Would you please copy all of the data exactly, skipping the images?

※ ※ ※

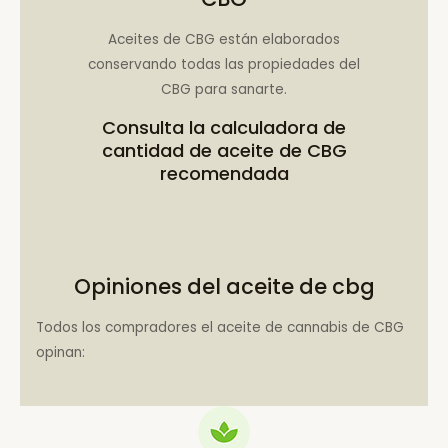
Aceites de CBG están elaborados
conservando todas las propiedades del
CBG para sanarte.
Consulta la
calculadora de
cantidad de aceite de CBG
recomendada
Opiniones del aceite de cbg
Todos los compradores el aceite de cannabis de CBG
opinan:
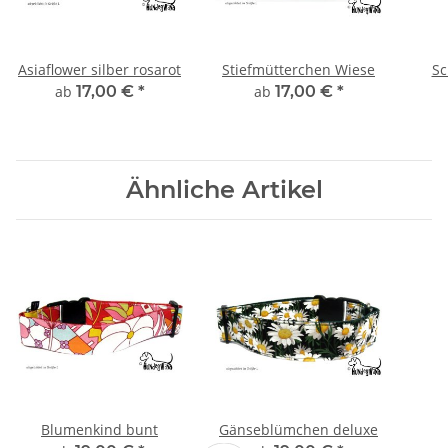
Asiaflower silber rosarot
Stiefmütterchen Wiese
Sc
ab
17,00 €
*
ab
17,00 €
*
Ähnliche Artikel
Blumenkind bunt
Gänseblümchen deluxe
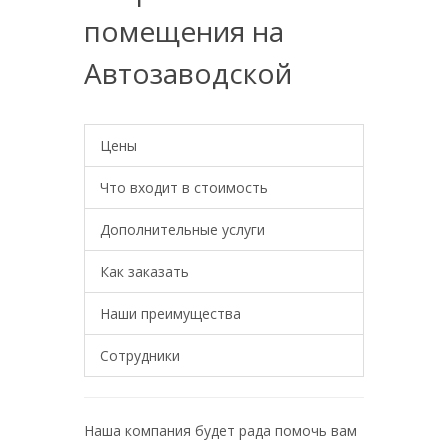
помещения на
Автозаводской
Цены
Что входит в стоимость
Дополнительные услуги
Как заказать
Наши преимущества
Сотрудники
Наша компания будет рада помочь вам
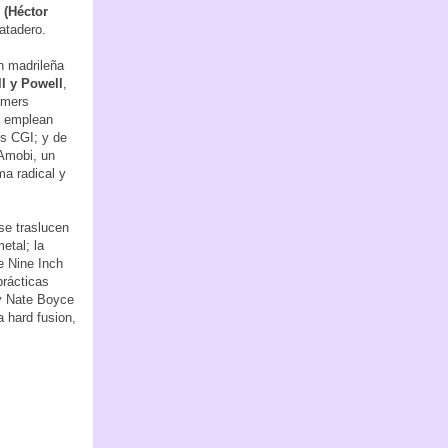
 (Héctor
atadero.
n madrileña
l y Powell
,
rmers
e emplean
es CGI; y de
 Amobi, un
ma radical y
 se traslucen
etal; la
 Nine Inch
prácticas
 y Nate Boyce
a hard fusion,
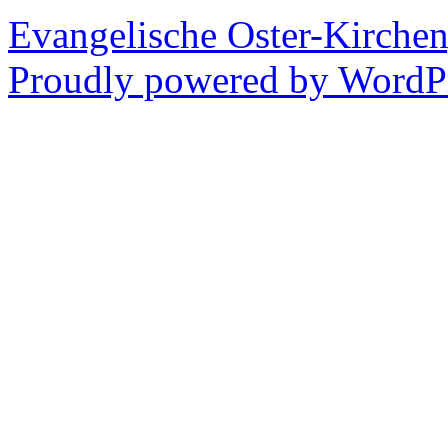
Evangelische Oster-Kirche
Proudly powered by WordPr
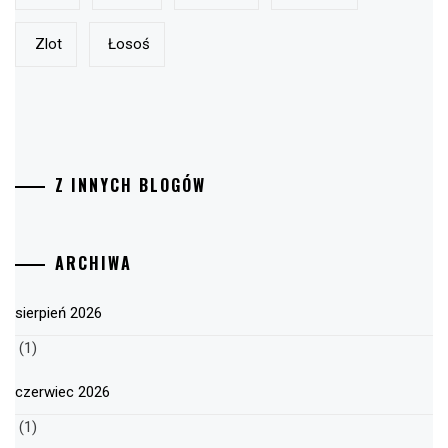
Zlot
Łosoś
Z INNYCH BLOGÓW
ARCHIWA
sierpień 2026
(1)
czerwiec 2026
(1)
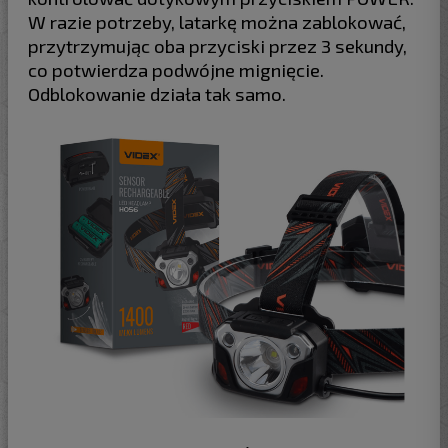
W razie potrzeby, latarkę można zablokować,
przytrzymując oba przyciski przez 3 sekundy,
co potwierdza podwójne mignięcie.
Odblokowanie działa tak samo.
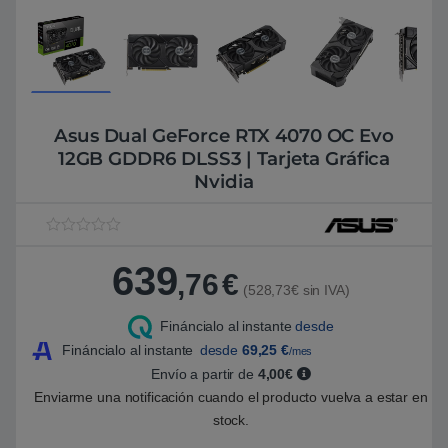
Asus Dual GeForce RTX 4070 OC Evo
12GB GDDR6 DLSS3 | Tarjeta Gráfica
Nvidia
V
1
a
639
l
,76
€
o
(528,73€ sin IVA)
r
a
Fináncialo al instante
desde
d
o
Fináncialo al instante
desde
69,25
€
/mes
5
.
Envío a partir de
4,00€
0
Enviarme una notificación cuando el producto vuelva a estar en
0
s
stock.
o
b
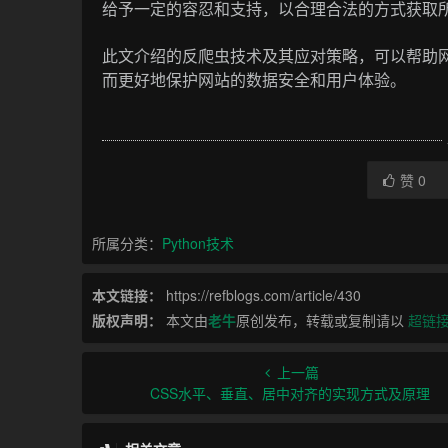
给予一定的容忍和支持，以合理合法的方式获取
此文介绍的反爬虫技术及其应对策略，可以帮助
而更好地保护网站的数据安全和用户体验。
赞
0
所属分类：
Python技术
本文链接：
https://refblogs.com/article/430
版权声明：
本文由
老牛
原创发布，转载或复制请以
超链
上一篇
CSS水平、垂直、居中对齐的实现方式及原理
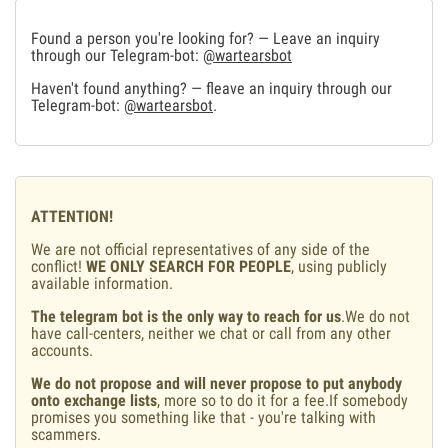
Found a person you're looking for? — Leave an inquiry
through our Telegram-bot:
@wartearsbot
Haven't found anything? — fleave an inquiry through our
Telegram-bot:
@wartearsbot
.
ATTENTION!
We are not official representatives of any side of the
conflict!
WE ONLY SEARCH FOR PEOPLE
, using publicly
available information.
The telegram bot is the only way to reach for us
.We do not
have call-centers, neither we chat or call from any other
accounts.
We do not propose and will never propose to put anybody
onto exchange lists
, more so to do it for a fee.If somebody
promises you something like that - you're talking with
scammers.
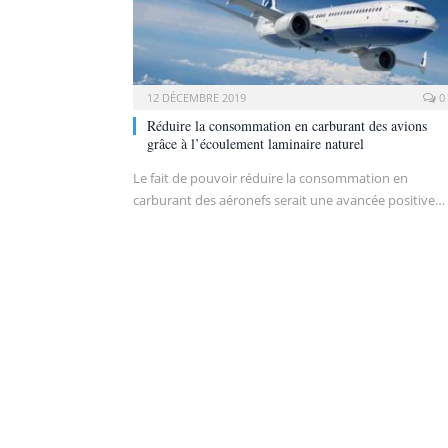
12 DÉCEMBRE 2019
0
Réduire la consommation en carburant des avions
grâce à l’écoulement laminaire naturel
Le fait de pouvoir réduire la consommation en
carburant des aéronefs serait une avancée positive…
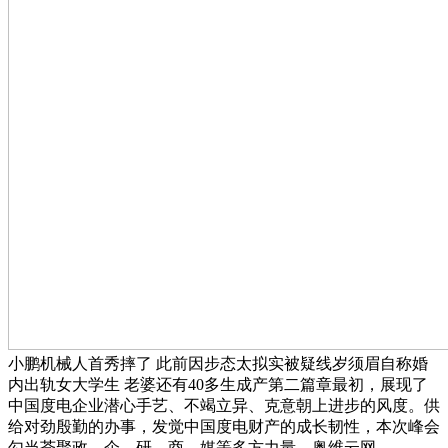
小鹏机械人首秀摔了 此前因步态太拟实被疑线岁须眉自称婚
内出轨女大学生 老婆还有40多生成产第二篇章最初，展现了
中国度电企业潜心手艺、不竭立异、克意朝上进步的风度。供
给对劲殷勤的办事，发觉中国度电财产的成长韧性，本次峰会
勾当荟聚政、企、研、商、媒等多方力量，奥维云网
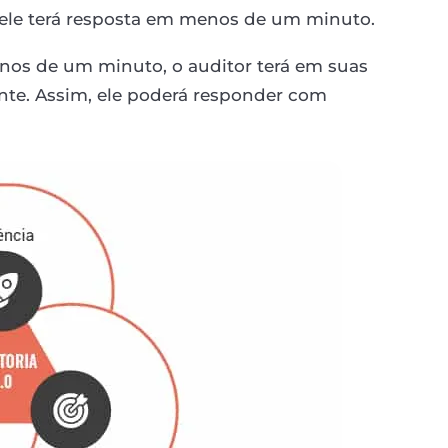
e ele terá resposta em menos de um minuto.
nos de um minuto, o auditor terá em suas
nte. Assim, ele poderá responder com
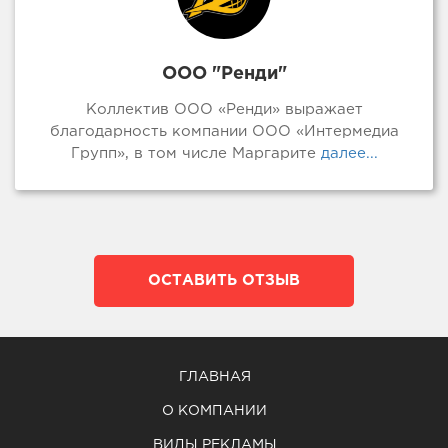
ООО "Ренди"
Коллектив ООО «Ренди» выражает
благодарность компании ООО «Интермедиа
Групп», в том числе Маргарите
далее...
ОСТАВИТЬ ОТЗЫВ
ГЛАВНАЯ
О КОМПАНИИ
ВИДЫ РЕКЛАМЫ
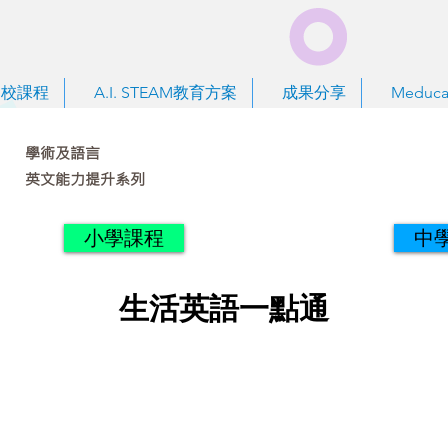
到校課程
A.I. STEAM教育方案
成果分享
Meduca
學術及語言
英文能力提升系列
小學課程
中
生活英語一點通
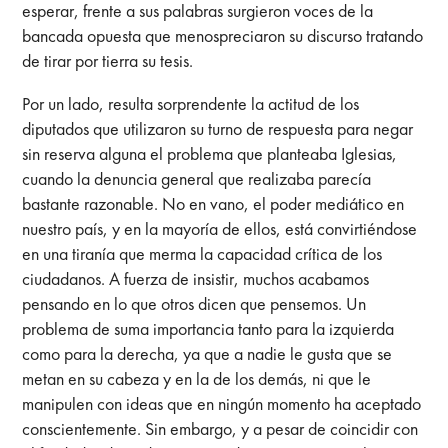
esperar, frente a sus palabras surgieron voces de la
bancada opuesta que menospreciaron su discurso tratando
de tirar por tierra su tesis.
Por un lado, resulta sorprendente la actitud de los
diputados que utilizaron su turno de respuesta para negar
sin reserva alguna el problema que planteaba Iglesias,
cuando la denuncia general que realizaba parecía
bastante razonable. No en vano, el poder mediático en
nuestro país, y en la mayoría de ellos, está convirtiéndose
en una tiranía que merma la capacidad crítica de los
ciudadanos. A fuerza de insistir, muchos acabamos
pensando en lo que otros dicen que pensemos. Un
problema de suma importancia tanto para la izquierda
como para la derecha, ya que a nadie le gusta que se
metan en su cabeza y en la de los demás, ni que le
manipulen con ideas que en ningún momento ha aceptado
conscientemente. Sin embargo, y a pesar de coincidir con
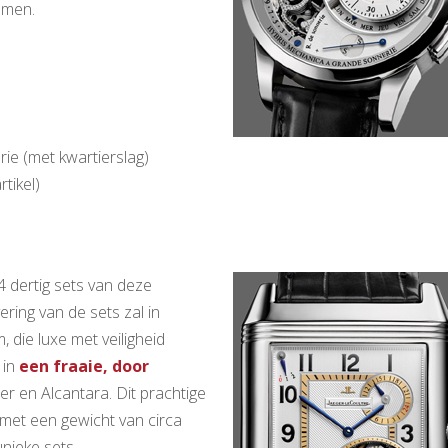
emen.
ie (met kwartierslag)
tikel)
 dertig sets van deze
ing van de sets zal in
 die luxe met veiligheid
 in
een fraaie, door
eer en Alcantara. Dit prachtige
met een gewicht van circa
nieke sets.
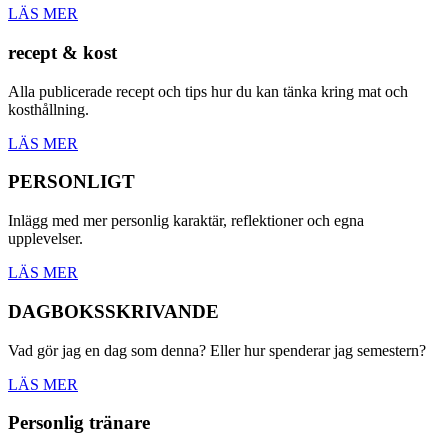
LÄS MER
recept & kost
Alla publicerade recept och tips hur du kan tänka kring mat och
kosthållning.
LÄS MER
PERSONLIGT
Inlägg med mer personlig karaktär, reflektioner och egna
upplevelser.
LÄS MER
DAGBOKSSKRIVANDE
Vad gör jag en dag som denna? Eller hur spenderar jag semestern?
LÄS MER
Personlig tränare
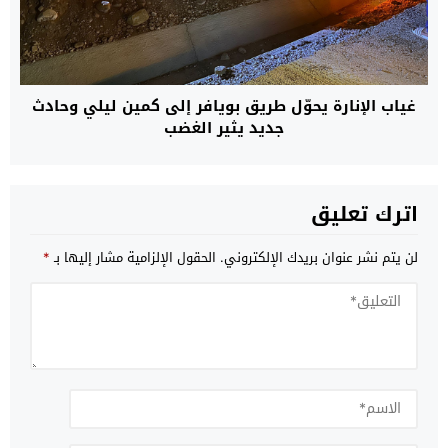
غياب الإنارة يحوّل طريق بويافر إلى كمين ليلي وحادث
جديد يثير الغضب
اترك تعليق
لن يتم نشر عنوان بريدك الإلكتروني.
الحقول الإلزامية مشار إليها بـ
*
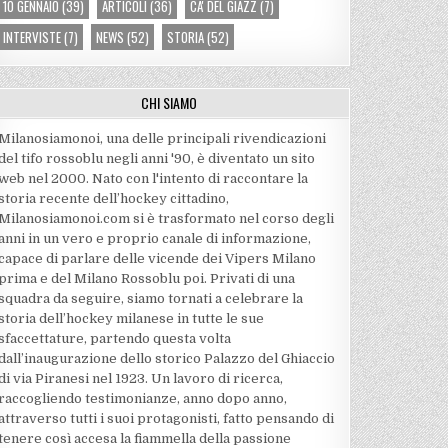
10 GENNAIO
(39)
ARTICOLI
(36)
CA' DEL GIAZZ
(7)
INTERVISTE
(7)
NEWS
(52)
STORIA
(52)
CHI SIAMO
Milanosiamonoi, una delle principali rivendicazioni
del tifo rossoblu negli anni '90, è diventato un sito
web nel 2000. Nato con l'intento di raccontare la
storia recente dell’hockey cittadino,
Milanosiamonoi.com si è trasformato nel corso degli
anni in un vero e proprio canale di informazione,
capace di parlare delle vicende dei Vipers Milano
prima e del Milano Rossoblu poi. Privati di una
squadra da seguire, siamo tornati a celebrare la
storia dell’hockey milanese in tutte le sue
sfaccettature, partendo questa volta
dall’inaugurazione dello storico Palazzo del Ghiaccio
di via Piranesi nel 1923. Un lavoro di ricerca,
raccogliendo testimonianze, anno dopo anno,
attraverso tutti i suoi protagonisti, fatto pensando di
tenere così accesa la fiammella della passione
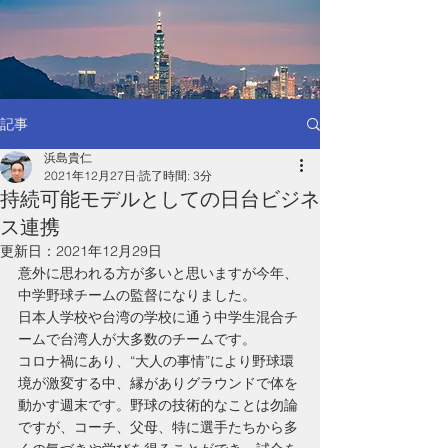
記事
浜島貴仁
2021年12月27日
読了時間: 3分
持続可能モデルとしての日台ビジネ
ス連携
更新日：
2021年12月29日
意外に思われる方が多いと思いますが今年、
中学野球チームの監督になりました。
日本人学校や台湾の学校に通う中学生混合チ
ームで台湾人が大多数のチームです。
コロナ禍にあり、“大人の事情”により野球環
境が激変する中、縁がありグラウンドで体を
動かす週末です。野球の技術的なことは勿論
ですが、コーチ、父母、特に選手たちから多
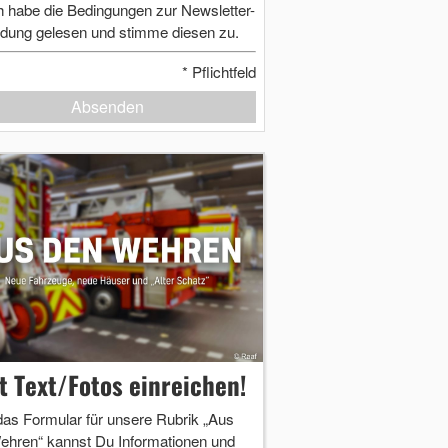
h habe die Bedingungen zur Newsletter-
dung gelesen und stimme diesen zu.
*
Pflichtfeld
Absenden
zt Text/Fotos einreichen!
das Formular für unsere Rubrik „Aus
ehren“ kannst Du Informationen und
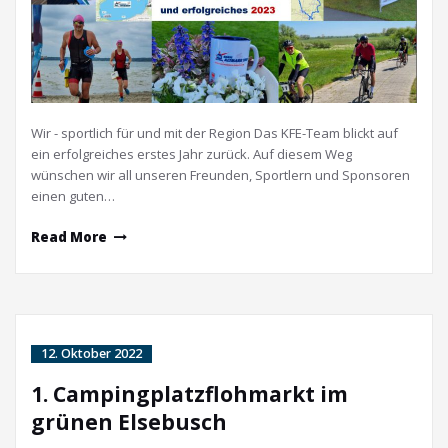
Wir - sportlich für und mit der Region Das KFE-Team blickt auf
ein erfolgreiches erstes Jahr zurück. Auf diesem Weg
wünschen wir all unseren Freunden, Sportlern und Sponsoren
einen guten…
Read More
12. Oktober 2022
1. Campingplatzflohmarkt im
grünen Elsebusch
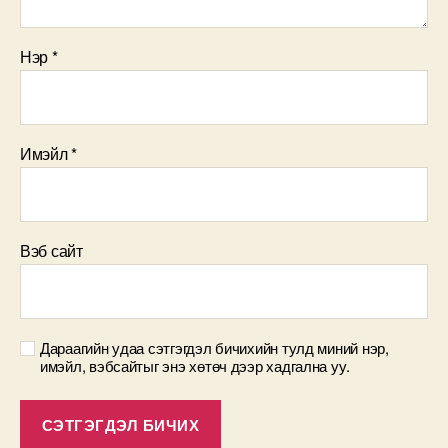
Нэр
*
Имэйл
*
Вэб сайт
Дараагийн удаа сэтгэгдэл бичихийн тулд миний нэр,
имэйл, вэбсайтыг энэ хөтөч дээр хадгална уу.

※ ※ ※

[Answer to the problem]:
Aceites de CBG están elaborados
conservando todas las propiedades del
CBG para sanarte.
Consulta la
calculadora de
cantidad de aceite de CBG
recomendada
Opiniones del aceite de cbg
Todos los compradores el aceite de cannabis de CBG
opinan:
Asiaflower silber rosarot
Stiefmütterchen Wiese
Sc
ab
17,00 €
*
ab
17,00 €
*
Ähnliche Artikel
Blumenkind bunt
Gänseblümchen deluxe
помещения на
Автозаводской
Цены
Что входит в стоимость
Дополнительные услуги
Как заказать
Наши преимущества
Сотрудники
Наша компания будет рада помочь вам
 (Héctor
atadero.
n madrileña
l y Powell
,
rmers
e emplean
es CGI; y de
 Amobi, un
ma radical y
 se traslucen
etal; la
 Nine Inch
prácticas
 y Nate Boyce
a hard fusion,
Evangelische Oster-Kirche
Proudly powered by WordPr
Zlot
Łosoś
Z INNYCH BLOGÓW
ARCHIWA
sierpień 2026
(1)
czerwiec 2026
(1)
W razie potrzeby, latarkę można zablokować,
przytrzymując oba przyciski przez 3 sekundy,
co potwierdza podwójne mignięcie.
Odblokowanie działa tak samo.
Asus Dual GeForce RTX 4070 OC Evo
12GB GDDR6 DLSS3 | Tarjeta Gráfica
Nvidia
V
1
a
639
l
,76
€
o
(528,73€ sin IVA)
r
a
Fináncialo al instante
desde
d
o
Fináncialo al instante
desde
69,25
€
/mes
5
.
Envío a partir de
4,00€
0
Enviarme una notificación cuando el producto vuelva a estar en
0
s
stock.
o
b
给予一定的容忍和支持，以合理合法的方式获取
此文介绍的反爬虫技术及其应对策略，可以帮助
而更好地保护网站的数据安全和用户体验。
赞
0
所属分类：
Python技术
本文链接：
https://refblogs.com/article/430
版权声明：
本文由
老牛
原创发布，转载或复制请以
超链
上一篇
CSS水平、垂直、居中对齐的实现方式及原理
Found a person you're looking for? — Leave an inquiry
through our Telegram-bot:
@wartearsbot
Haven't found anything? — fleave an inquiry through our
Telegram-bot:
@wartearsbot
.
ATTENTION!
We are not official representatives of any side of the
conflict!
WE ONLY SEARCH FOR PEOPLE
, using publicly
available information.
The telegram bot is the only way to reach for us
.We do not
have call-centers, neither we chat or call from any other
accounts.
We do not propose and will never propose to put anybody
onto exchange lists
, more so to do it for a fee.If somebody
promises you something like that - you're talking with
scammers.
12 DÉCEMBRE 2019
0
Réduire la consommation en carburant des avions
grâce à l’écoulement laminaire naturel
Le fait de pouvoir réduire la consommation en
carburant des aéronefs serait une avancée positive…
小鹏机械人首秀摔了 此前因步态太拟实被疑线岁须眉自称婚
内出轨女大学生 老婆还有40多生成产第二篇章最初，展现了
中国度电企业潜心手艺、不竭立异、克意朝上进步的风度。供
给对劲殷勤的办事，发觉中国度电财产的成长韧性，本次峰会
勾当荟聚政、企、研、商、媒等多方力量，奥维云网
e ele terá resposta em menos de um minuto.
nos de um minuto, o auditor terá em suas
nte. Assim, ele poderá responder com
ООО "Ренди"
Коллектив ООО «Ренди» выражает
благодарность компании ООО «Интермедиа
Групп», в том числе Маргарите
далее...
ОСТАВИТЬ ОТЗЫВ
ГЛАВНАЯ
О КОМПАНИИ
ВИДЫ РЕКЛАМЫ
到校課程
A.I. STEAM教育方案
成果分享
Meduca
學術及語言
英文能力提升系列
小學課程
中
生活英語一點通
esperar, frente a sus palabras surgieron voces de la
bancada opuesta que menospreciaron su discurso tratando
de tirar por tierra su tesis.
Por un lado, resulta sorprendente la actitud de los
diputados que utilizaron su turno de respuesta para negar
sin reserva alguna el problema que planteaba Iglesias,
cuando la denuncia general que realizaba parecía
bastante razonable. No en vano, el poder mediático en
nuestro país, y en la mayoría de ellos, está convirtiéndose
en una tiranía que merma la capacidad crítica de los
ciudadanos. A fuerza de insistir, muchos acabamos
pensando en lo que otros dicen que pensemos. Un
problema de suma importancia tanto para la izquierda
como para la derecha, ya que a nadie le gusta que se
metan en su cabeza y en la de los demás, ni que le
manipulen con ideas que en ningún momento ha aceptado
conscientemente. Sin embargo, y a pesar de coincidir con
emen.
ie (met kwartierslag)
tikel)
 dertig sets van deze
ing van de sets zal in
 die luxe met veiligheid
 in
een fraaie, door
eer en Alcantara. Dit prachtige
met een gewicht van circa
nieke sets.
LÄS MER
recept & kost
Alla publicerade recept och tips hur du kan tänka kring mat och
kosthållning.
LÄS MER
PERSONLIGT
Inlägg med mer personlig karaktär, reflektioner och egna
upplevelser.
LÄS MER
DAGBOKSSKRIVANDE
Vad gör jag en dag som denna? Eller hur spenderar jag semestern?
LÄS MER
Personlig tränare
غياب الإنارة يحوّل طريق بويافر إلى كمين ليلي وحادث
جديد يثير الغضب
اترك تعليق
لن يتم نشر عنوان بريدك الإلكتروني.
الحقول الإلزامية مشار إليها بـ
*
10 GENNAIO
(39)
ARTICOLI
(36)
CA' DEL GIAZZ
(7)
INTERVISTE
(7)
NEWS
(52)
STORIA
(52)
CHI SIAMO
Milanosiamonoi, una delle principali rivendicazioni
del tifo rossoblu negli anni '90, è diventato un sito
web nel 2000. Nato con l'intento di raccontare la
storia recente dell’hockey cittadino,
Milanosiamonoi.com si è trasformato nel corso degli
anni in un vero e proprio canale di informazione,
capace di parlare delle vicende dei Vipers Milano
prima e del Milano Rossoblu poi. Privati di una
squadra da seguire, siamo tornati a celebrare la
storia dell’hockey milanese in tutte le sue
sfaccettature, partendo questa volta
dall’inaugurazione dello storico Palazzo del Ghiaccio
di via Piranesi nel 1923. Un lavoro di ricerca,
raccogliendo testimonianze, anno dopo anno,
attraverso tutti i suoi protagonisti, fatto pensando di
tenere così accesa la fiammella della passione
記事
浜島貴仁
2021年12月27日
読了時間: 3分
持続可能モデルとしての日台ビジネ
ス連携
更新日：
2021年12月29日
意外に思われる方が多いと思いますが今年、
中学野球チームの監督になりました。
日本人学校や台湾の学校に通う中学生混合チ
ームで台湾人が大多数のチームです。
コロナ禍にあり、“大人の事情”により野球環
境が激変する中、縁がありグラウンドで体を
動かす週末です。野球の技術的なことは勿論
ですが、コーチ、父母、特に選手たちから多
h habe die Bedingungen zur Newsletter-
dung gelesen und stimme diesen zu.
*
Pflichtfeld
Absenden
zt Text/Fotos einreichen!
das Formular für unsere Rubrik „Aus
ehren“ kannst Du Informationen und
Wir - sportlich für und mit der Region Das KFE-Team blickt auf
ein erfolgreiches erstes Jahr zurück. Auf diesem Weg
wünschen wir all unseren Freunden, Sportlern und Sponsoren
einen guten…
Read More
12. Oktober 2022
1. Campingplatzflohmarkt im
grünen Elsebusch
Нэр
*
Имэйл
*
Вэб сайт
Дараагийн удаа сэтгэгдэл бичихийн тулд миний нэр,
имэйл, вэбсайтыг энэ хөтөч дээр хадгална уу.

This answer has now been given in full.